Work instruction | Using the records that appear below, write out exactly the lines from the one with "(kicad_symbol_lib" through the one with "(polyline (pts (xy 9.991", keeping both end lines.

Supplied material Block Start

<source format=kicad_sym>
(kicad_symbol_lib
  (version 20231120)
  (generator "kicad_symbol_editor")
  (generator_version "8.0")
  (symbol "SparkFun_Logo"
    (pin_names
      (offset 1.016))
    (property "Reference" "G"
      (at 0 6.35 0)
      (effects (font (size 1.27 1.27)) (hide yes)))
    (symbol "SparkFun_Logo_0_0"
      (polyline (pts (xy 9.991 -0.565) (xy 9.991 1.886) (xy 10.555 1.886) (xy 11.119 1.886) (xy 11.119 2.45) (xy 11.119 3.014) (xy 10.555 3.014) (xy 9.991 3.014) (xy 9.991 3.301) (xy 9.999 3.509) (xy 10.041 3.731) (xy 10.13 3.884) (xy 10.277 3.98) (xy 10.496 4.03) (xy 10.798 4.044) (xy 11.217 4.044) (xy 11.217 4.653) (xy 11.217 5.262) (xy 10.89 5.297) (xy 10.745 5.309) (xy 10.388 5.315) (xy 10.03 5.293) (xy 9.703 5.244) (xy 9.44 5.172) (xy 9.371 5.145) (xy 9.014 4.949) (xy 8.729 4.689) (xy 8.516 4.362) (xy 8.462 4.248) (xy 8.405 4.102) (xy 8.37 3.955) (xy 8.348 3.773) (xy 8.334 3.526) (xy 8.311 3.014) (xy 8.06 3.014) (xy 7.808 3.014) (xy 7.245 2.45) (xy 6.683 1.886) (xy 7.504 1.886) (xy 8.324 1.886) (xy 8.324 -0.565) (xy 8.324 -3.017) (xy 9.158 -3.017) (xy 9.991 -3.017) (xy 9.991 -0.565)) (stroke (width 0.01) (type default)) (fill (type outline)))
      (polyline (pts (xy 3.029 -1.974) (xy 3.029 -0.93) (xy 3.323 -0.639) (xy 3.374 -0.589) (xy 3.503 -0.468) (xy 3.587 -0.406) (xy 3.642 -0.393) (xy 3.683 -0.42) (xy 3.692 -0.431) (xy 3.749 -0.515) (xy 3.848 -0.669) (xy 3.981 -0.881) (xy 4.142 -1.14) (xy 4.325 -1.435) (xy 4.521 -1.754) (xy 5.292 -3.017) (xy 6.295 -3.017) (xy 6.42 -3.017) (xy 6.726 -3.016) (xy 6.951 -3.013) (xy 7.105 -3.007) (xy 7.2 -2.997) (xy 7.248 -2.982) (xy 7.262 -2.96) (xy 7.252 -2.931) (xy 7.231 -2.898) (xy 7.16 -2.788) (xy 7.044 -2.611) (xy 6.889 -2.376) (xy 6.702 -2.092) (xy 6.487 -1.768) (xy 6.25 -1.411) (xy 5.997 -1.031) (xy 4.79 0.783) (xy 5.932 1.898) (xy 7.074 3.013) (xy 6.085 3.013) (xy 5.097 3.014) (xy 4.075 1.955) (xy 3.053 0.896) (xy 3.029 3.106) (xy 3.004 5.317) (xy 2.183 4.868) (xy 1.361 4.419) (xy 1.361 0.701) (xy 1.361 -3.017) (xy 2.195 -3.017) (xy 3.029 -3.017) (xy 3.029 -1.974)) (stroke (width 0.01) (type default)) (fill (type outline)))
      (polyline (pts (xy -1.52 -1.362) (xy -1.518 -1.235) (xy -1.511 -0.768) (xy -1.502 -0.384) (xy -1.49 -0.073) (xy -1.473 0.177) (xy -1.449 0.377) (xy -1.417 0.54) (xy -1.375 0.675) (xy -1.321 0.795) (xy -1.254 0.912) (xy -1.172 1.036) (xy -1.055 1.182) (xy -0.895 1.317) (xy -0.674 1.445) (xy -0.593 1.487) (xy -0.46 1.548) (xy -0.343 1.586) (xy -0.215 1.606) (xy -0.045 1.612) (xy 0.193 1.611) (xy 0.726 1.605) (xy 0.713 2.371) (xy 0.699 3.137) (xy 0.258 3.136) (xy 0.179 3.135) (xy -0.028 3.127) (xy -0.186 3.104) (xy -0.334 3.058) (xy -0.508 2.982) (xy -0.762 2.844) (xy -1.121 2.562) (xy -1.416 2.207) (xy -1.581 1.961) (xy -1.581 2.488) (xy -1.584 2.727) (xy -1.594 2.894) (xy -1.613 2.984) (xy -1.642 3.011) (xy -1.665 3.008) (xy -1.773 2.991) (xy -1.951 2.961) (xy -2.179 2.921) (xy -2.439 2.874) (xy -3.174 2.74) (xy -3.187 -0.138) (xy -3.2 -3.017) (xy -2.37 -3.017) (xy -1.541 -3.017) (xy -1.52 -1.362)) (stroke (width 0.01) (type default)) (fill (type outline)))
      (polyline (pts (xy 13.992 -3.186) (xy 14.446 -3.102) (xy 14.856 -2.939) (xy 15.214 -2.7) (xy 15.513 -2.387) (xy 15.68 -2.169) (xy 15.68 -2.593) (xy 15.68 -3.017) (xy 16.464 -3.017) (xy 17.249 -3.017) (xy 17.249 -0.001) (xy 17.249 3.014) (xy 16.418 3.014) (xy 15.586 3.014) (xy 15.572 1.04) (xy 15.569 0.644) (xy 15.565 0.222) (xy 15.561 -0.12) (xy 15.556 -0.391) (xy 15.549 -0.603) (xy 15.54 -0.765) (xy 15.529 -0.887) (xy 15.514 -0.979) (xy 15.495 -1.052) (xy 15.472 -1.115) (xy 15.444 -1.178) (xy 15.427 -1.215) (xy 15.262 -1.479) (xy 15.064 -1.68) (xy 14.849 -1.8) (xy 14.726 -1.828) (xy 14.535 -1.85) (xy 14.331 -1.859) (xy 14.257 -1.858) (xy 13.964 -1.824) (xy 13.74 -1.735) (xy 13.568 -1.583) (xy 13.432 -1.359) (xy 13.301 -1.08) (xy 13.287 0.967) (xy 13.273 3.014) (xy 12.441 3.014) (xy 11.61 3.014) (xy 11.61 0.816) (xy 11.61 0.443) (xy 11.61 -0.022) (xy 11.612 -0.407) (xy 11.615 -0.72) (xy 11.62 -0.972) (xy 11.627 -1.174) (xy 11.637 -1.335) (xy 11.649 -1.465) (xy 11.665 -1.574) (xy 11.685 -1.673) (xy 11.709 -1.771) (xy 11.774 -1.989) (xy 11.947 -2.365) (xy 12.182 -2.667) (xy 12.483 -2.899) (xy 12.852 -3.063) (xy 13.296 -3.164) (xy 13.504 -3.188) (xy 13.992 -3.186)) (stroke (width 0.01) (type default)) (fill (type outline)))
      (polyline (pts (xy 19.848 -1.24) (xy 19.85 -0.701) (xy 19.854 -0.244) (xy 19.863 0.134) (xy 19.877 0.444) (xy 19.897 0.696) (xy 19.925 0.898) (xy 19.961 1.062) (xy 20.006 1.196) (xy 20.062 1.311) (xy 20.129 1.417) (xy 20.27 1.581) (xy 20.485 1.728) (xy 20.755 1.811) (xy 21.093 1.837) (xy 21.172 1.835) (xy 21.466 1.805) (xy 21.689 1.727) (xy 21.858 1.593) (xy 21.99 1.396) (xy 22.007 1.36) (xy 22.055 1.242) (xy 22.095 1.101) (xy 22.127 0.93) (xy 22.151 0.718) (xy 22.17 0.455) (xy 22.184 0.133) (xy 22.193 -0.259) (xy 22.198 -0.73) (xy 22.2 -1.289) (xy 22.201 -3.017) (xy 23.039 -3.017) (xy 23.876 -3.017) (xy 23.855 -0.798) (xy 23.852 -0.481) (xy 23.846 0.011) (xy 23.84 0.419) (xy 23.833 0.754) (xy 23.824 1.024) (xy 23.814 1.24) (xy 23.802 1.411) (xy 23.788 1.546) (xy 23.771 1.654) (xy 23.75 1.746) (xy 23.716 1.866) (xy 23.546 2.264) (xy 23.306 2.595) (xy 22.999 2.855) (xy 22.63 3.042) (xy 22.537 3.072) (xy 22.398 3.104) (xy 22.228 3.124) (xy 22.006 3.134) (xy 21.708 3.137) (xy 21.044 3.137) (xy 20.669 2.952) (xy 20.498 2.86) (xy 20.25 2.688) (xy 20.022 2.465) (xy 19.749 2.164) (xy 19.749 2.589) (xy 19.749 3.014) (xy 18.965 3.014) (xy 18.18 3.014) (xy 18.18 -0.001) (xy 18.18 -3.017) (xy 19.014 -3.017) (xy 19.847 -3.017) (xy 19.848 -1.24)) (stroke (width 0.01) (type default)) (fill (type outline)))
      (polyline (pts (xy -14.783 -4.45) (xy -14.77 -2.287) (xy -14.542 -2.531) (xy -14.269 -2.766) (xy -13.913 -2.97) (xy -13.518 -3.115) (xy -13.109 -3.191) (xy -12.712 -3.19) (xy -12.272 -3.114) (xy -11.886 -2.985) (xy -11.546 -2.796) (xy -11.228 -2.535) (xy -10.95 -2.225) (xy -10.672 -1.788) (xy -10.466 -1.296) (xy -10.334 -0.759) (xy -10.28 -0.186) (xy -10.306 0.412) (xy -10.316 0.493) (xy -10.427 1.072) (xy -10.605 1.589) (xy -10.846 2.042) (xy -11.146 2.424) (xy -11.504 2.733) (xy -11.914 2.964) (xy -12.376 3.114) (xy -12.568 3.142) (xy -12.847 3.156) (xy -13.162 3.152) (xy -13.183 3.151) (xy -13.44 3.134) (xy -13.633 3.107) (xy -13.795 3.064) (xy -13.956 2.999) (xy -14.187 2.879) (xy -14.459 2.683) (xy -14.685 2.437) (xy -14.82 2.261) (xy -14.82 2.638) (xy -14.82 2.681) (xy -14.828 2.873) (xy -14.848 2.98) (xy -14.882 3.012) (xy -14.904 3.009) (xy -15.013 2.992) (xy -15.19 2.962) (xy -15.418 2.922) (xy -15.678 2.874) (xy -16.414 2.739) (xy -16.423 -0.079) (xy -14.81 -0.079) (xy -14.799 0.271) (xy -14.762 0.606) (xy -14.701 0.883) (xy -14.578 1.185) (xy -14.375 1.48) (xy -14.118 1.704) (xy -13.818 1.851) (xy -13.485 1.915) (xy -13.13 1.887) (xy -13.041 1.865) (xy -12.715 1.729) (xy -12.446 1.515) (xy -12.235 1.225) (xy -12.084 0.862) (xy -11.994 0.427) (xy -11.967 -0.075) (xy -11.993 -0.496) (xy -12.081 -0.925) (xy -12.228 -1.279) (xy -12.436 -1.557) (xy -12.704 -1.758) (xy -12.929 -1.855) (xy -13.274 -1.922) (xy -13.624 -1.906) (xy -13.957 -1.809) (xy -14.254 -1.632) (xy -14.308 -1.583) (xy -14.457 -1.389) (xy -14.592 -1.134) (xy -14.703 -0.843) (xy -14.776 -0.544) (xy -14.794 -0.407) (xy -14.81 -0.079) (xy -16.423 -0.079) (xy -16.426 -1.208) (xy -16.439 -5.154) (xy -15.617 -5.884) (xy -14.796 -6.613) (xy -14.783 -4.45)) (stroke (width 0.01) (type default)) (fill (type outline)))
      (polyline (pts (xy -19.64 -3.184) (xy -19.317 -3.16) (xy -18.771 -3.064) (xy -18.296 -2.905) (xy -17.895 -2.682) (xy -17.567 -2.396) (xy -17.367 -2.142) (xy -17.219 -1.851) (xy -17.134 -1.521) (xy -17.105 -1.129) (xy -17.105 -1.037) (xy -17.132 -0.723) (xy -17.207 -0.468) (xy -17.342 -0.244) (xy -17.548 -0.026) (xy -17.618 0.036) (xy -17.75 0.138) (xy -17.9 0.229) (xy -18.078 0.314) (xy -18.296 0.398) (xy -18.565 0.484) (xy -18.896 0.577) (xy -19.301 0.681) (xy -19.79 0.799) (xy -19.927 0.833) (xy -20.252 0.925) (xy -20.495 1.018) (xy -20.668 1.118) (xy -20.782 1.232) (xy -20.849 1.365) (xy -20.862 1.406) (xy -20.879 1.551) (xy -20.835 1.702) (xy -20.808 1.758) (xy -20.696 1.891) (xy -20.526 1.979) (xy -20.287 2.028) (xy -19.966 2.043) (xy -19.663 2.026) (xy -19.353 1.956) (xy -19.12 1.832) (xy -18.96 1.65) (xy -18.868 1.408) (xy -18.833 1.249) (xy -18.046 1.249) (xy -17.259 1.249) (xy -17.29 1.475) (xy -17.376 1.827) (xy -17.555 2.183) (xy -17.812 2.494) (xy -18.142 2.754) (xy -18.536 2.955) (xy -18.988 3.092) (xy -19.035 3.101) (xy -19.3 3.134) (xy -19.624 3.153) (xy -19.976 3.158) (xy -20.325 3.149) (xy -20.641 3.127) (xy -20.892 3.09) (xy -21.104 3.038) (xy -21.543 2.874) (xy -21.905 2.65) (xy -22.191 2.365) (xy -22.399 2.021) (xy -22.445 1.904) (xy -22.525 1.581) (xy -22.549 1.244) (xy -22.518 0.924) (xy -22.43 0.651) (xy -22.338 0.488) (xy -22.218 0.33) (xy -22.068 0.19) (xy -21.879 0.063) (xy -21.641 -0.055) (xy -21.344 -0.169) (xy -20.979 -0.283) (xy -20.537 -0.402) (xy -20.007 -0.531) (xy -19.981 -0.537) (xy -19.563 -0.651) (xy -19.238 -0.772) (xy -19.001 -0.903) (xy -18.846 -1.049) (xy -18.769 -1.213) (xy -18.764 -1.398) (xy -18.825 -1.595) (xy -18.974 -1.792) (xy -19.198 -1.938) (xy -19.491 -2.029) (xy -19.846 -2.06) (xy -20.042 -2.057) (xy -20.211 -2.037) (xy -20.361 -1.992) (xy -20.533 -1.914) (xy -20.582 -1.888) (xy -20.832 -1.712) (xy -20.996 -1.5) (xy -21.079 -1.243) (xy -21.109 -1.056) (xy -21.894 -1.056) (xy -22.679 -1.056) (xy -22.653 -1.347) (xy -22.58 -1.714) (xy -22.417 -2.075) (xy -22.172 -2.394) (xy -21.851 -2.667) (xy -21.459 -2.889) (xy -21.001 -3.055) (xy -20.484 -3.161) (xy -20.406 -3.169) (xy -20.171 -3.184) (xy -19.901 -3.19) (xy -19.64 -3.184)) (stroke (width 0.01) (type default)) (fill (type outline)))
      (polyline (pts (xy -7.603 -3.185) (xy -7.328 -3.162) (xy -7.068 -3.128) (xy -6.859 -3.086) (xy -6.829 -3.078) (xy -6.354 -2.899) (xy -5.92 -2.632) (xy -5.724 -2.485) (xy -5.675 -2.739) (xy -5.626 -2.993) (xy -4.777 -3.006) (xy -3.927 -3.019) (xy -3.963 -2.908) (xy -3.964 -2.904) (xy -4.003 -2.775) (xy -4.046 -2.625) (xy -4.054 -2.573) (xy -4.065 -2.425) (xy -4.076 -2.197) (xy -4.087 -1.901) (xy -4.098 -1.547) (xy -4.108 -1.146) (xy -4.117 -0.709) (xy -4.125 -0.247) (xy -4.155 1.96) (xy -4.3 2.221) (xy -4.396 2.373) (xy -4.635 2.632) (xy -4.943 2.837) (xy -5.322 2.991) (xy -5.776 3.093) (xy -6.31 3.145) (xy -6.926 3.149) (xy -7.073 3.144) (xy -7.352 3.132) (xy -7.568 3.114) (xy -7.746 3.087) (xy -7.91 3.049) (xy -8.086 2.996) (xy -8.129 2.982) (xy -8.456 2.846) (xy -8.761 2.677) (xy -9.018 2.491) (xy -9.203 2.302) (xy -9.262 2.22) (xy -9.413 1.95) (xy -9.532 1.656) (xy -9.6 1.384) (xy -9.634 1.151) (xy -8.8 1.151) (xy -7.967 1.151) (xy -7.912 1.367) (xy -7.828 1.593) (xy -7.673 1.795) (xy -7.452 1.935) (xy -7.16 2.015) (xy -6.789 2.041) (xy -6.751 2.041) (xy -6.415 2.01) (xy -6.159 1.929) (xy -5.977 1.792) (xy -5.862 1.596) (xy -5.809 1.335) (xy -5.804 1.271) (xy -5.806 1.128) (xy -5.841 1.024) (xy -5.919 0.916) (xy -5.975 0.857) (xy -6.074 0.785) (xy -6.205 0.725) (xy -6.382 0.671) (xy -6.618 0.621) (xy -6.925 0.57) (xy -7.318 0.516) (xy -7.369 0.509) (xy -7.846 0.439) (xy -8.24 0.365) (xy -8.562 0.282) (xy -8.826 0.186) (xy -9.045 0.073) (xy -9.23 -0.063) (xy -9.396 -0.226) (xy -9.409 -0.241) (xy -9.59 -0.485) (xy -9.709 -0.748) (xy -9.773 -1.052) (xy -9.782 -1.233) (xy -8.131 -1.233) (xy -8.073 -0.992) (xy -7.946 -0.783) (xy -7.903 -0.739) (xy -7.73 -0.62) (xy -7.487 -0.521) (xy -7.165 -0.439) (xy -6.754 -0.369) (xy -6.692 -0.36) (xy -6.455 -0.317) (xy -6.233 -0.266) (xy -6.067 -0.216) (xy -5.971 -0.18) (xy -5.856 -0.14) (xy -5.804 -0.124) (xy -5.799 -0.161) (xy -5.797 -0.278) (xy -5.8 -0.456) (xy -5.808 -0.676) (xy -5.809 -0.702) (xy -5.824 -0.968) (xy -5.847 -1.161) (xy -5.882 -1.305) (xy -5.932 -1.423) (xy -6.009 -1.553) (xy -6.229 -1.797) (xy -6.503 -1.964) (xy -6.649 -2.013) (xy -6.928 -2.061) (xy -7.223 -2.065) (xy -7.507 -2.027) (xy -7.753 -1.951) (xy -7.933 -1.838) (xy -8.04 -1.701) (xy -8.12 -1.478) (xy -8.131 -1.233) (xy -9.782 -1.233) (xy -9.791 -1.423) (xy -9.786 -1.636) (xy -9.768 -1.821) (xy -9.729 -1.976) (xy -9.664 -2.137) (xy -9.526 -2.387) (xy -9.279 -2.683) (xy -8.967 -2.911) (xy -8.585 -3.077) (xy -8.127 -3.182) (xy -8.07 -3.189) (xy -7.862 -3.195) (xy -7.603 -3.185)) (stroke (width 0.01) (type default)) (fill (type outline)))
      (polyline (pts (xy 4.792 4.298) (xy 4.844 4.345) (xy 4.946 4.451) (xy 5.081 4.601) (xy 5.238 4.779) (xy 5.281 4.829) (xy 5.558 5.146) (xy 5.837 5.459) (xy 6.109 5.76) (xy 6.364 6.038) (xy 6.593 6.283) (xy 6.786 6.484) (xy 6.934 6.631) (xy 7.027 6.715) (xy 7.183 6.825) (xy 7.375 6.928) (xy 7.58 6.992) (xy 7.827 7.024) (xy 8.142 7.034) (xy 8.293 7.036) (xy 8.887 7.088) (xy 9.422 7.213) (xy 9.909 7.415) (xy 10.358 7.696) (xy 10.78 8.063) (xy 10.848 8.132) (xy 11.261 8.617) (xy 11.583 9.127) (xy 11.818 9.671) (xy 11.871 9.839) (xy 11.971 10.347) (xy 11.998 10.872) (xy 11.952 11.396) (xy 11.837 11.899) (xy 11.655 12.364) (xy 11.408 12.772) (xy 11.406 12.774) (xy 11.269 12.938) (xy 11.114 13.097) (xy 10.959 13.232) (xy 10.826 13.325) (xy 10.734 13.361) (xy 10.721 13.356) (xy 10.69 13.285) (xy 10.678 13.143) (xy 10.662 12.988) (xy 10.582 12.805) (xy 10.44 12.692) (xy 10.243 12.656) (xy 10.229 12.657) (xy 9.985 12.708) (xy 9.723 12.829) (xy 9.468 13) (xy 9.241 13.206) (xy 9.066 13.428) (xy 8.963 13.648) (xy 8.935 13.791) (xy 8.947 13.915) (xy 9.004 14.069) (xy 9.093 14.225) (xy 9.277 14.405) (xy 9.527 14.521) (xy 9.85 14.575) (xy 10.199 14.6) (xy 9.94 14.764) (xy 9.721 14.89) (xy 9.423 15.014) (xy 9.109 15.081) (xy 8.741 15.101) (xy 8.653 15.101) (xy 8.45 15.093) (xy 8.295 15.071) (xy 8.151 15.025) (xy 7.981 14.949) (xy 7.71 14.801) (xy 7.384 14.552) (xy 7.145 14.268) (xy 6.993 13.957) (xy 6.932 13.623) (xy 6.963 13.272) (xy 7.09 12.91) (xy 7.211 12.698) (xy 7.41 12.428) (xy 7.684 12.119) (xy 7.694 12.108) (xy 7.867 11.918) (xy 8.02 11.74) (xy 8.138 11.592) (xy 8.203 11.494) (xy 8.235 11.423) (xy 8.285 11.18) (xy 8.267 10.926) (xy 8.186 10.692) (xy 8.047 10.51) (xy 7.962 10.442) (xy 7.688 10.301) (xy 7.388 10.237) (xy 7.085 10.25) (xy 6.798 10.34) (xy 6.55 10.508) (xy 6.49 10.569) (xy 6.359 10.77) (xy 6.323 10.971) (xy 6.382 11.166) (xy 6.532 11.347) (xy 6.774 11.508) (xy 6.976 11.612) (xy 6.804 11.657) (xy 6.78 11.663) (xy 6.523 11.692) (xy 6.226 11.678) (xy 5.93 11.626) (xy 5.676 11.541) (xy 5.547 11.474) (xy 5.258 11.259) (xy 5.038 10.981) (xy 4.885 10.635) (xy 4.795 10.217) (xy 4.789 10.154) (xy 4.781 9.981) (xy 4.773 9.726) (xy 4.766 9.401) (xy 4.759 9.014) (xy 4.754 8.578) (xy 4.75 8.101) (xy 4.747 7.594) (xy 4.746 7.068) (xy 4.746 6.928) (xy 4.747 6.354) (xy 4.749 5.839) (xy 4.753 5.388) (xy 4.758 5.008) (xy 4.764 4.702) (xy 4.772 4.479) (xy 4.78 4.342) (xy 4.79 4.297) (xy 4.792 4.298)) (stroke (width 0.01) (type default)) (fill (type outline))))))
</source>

Supplied material Block End

Response |
(kicad_symbol_lib
  (version 20231120)
  (generator "kicad_symbol_editor")
  (generator_version "8.0")
  (symbol "SparkFun_Logo"
    (pin_names
      (offset 1.016))
    (property "Reference" "G"
      (at 0 6.35 0)
      (effects (font (size 1.27 1.27)) (hide yes)))
    (symbol "SparkFun_Logo_0_0"
      (polyline (pts (xy 9.991 -0.565) (xy 9.991 1.886) (xy 10.555 1.886) (xy 11.119 1.886) (xy 11.119 2.45) (xy 11.119 3.014) (xy 10.555 3.014) (xy 9.991 3.014) (xy 9.991 3.301) (xy 9.999 3.509) (xy 10.041 3.731) (xy 10.13 3.884) (xy 10.277 3.98) (xy 10.496 4.03) (xy 10.798 4.044) (xy 11.217 4.044) (xy 11.217 4.653) (xy 11.217 5.262) (xy 10.89 5.297) (xy 10.745 5.309) (xy 10.388 5.315) (xy 10.03 5.293) (xy 9.703 5.244) (xy 9.44 5.172) (xy 9.371 5.145) (xy 9.014 4.949) (xy 8.729 4.689) (xy 8.516 4.362) (xy 8.462 4.248) (xy 8.405 4.102) (xy 8.37 3.955) (xy 8.348 3.773) (xy 8.334 3.526) (xy 8.311 3.014) (xy 8.06 3.014) (xy 7.808 3.014) (xy 7.245 2.45) (xy 6.683 1.886) (xy 7.504 1.886) (xy 8.324 1.886) (xy 8.324 -0.565) (xy 8.324 -3.017) (xy 9.158 -3.017) (xy 9.991 -3.017) (xy 9.991 -0.565)) (stroke (width 0.01) (type default)) (fill (type outline)))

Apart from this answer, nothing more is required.